La création d’une illumination diffuse, statistiquement uniforme, et calibrée en puissance, permet notamment :

- la mesure de compatibilité électromagnétique (CEM), c'est-à-dire la caractérisation des perturbations électromagnétiques causées par le rayonnement indésirable d'appareils électroniques (par exemple celui des ordinateurs) ainsi que la résistance ou la sensibilité  aux interférences radio d’autres équipements (par exemple le téléphone cellulaire ou les pacemakers) ;

- la mesure d’efficacité de blindage pour les matériaux ou d’efficacité de rayonnement pour les antennes.

 

Chambre réverbérante à brassage de modes. On voit au fond à droite le « brasseur », un ensemble de pales placées sur un axe de rotation motorisé qui permet de déformer la structure du champ éléctromagnétique.

 

Des outils de mesure à la pointe de la technologie

Ces outils de mesure du rayonnement que sont les chambres anéchoïques ou réverbérantes sont complétés par un banc de mesure sous pointes de circuits micro-ondes de très petites dimensions (de l’ordre du millimètre ou de quelques millimètres) dédié aux mesures en propagation guidée.

Ce banc de mesures est situé dans une salle blanche (ou propre), qui est, non pas une salle stérile comme on en trouve dans les hôpitaux, mais plutôt un endroit où est maîtrisée la concentration de particules ainsi que l’humidité, la température et la pression, pour qu’aucune particule ne vienne se glisser sous les pointes du banc.

 

Banc de mesures sous pointes pour tests sur circuits & composants à des fréquences montant jusqu’à 67GHz.

 

Vous l’aurez compris, l’UPEM et plus particulièrement le laboratoire ESYCOM, possèdent des équipements de pointe dans le domaine de la mesure des ondes radio ; outils parfois un peu déroutants, et souvent extrêmement coûteux.
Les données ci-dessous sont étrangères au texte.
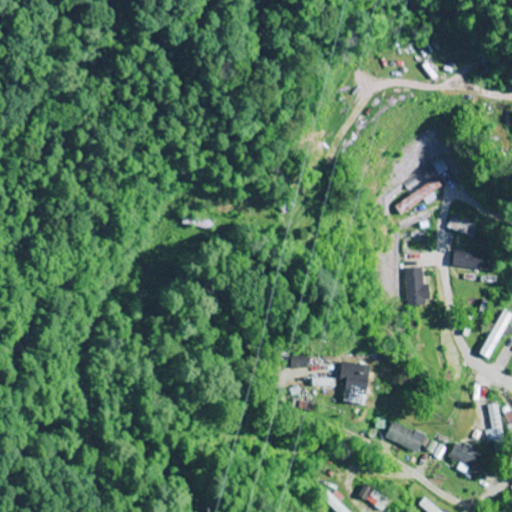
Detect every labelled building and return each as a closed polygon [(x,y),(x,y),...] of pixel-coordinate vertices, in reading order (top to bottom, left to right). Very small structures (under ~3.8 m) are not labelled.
[(439,187),(433,178),(393,207),(399,217),(421,201),(424,206),(435,198),(432,193),(439,187)] [(445,229),(472,238),(477,223),(450,214),(445,229)] [(210,221),(169,215),(168,222),(208,229),(210,221)] [(487,271),(489,255),(452,251),(451,267),(487,271)] [(403,269),(403,307),(425,307),(425,269),(403,269)] [(477,354),(487,359),(511,315),(502,309),(477,354)] [(365,367),(340,367),(340,392),(365,392),(365,367)] [(311,379),(311,392),(333,392),(333,379),(311,379)] [(487,405),(494,450),(502,448),(496,404),(487,405)] [(416,453),(423,435),(392,422),(384,440),(416,453)]
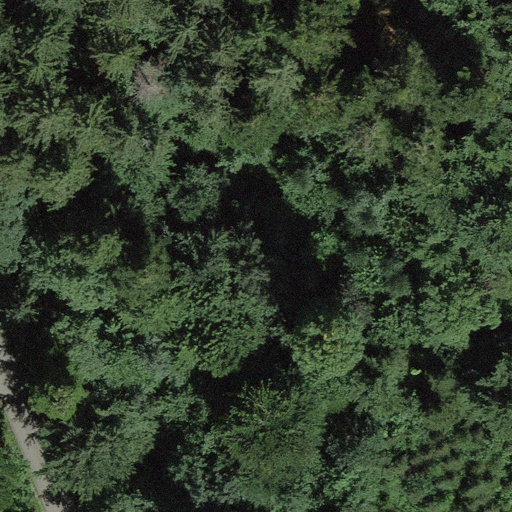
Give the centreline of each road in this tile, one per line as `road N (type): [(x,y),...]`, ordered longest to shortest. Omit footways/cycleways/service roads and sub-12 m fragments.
road 1 (track): [(438,0),(511,245)]
road 2 (residential): [(0,360),(64,511)]
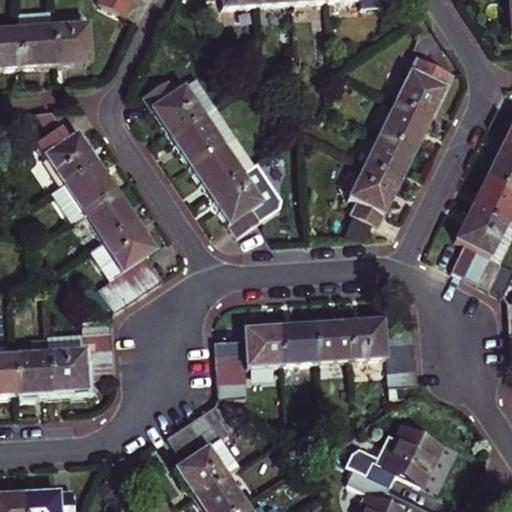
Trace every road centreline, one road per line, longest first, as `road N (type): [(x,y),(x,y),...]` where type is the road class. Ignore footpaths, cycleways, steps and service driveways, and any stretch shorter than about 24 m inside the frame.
road 1 (residential): [(163,0),(113,100),(114,116),(220,287)]
road 2 (residential): [(0,450),(78,445),(142,427),(166,396),(164,330),(187,300),(220,287)]
road 3 (residential): [(397,277),(483,82),(431,0)]
road 4 (residential): [(511,449),(467,383),(443,311),(397,277)]
road 5 (residential): [(220,287),(397,277)]
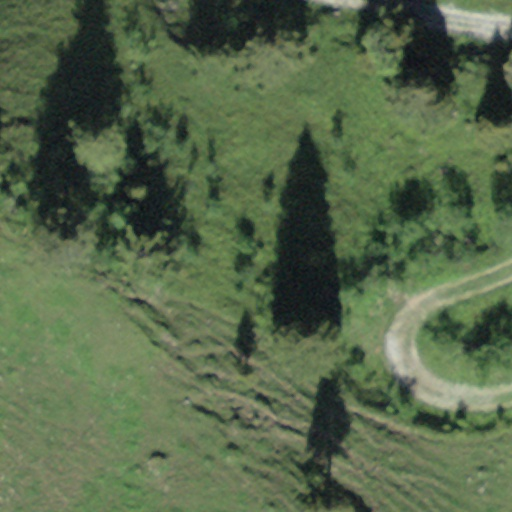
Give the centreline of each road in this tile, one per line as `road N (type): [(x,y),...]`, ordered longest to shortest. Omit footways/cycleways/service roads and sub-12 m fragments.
road 1 (track): [(511,392),(449,397),(415,373),(402,350),(405,320),(421,296),(511,257)]
road 2 (track): [(511,35),(372,0)]
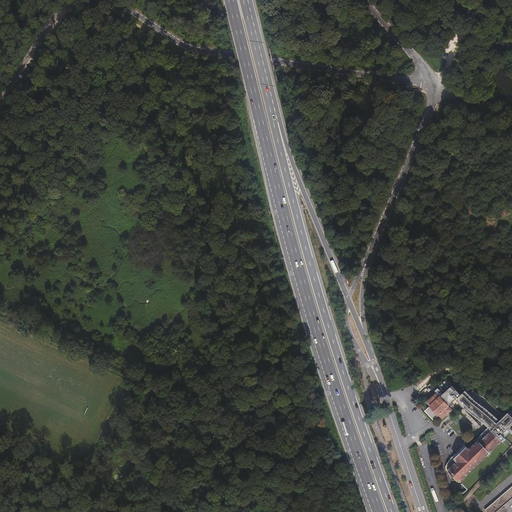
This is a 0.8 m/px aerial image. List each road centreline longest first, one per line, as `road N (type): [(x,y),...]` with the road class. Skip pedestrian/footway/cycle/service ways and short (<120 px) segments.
road 1 (trunk): [(230,0),(298,270),(378,511)]
road 2 (trunk): [(392,511),(309,263),(273,120)]
road 3 (unclassified): [(113,0),(187,48),(433,84)]
road 4 (trunk): [(347,299),(273,120)]
road 5 (unclassified): [(370,249),(432,107),(433,84)]
road 6 (tertiary): [(376,375),(422,511)]
road 7 (track): [(432,107),(452,157),(511,196)]
road 8 (track): [(511,342),(446,365),(401,397)]
road 9 (trunk): [(273,120),(243,0)]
Les FUTURE Days ont été un moyen pour les visiteurs de les découvrir, et plus largement de rendre accessible à tous la recherche appliquée, et l’imaginer mise en action au sein des villes de demain !

 


1. Laboratoire Électronique, SYstèmes de COmmunication & Microsystèmes, sous la co-tutelle de l’UPEM, du CNAM et de l’ESIEE Paris.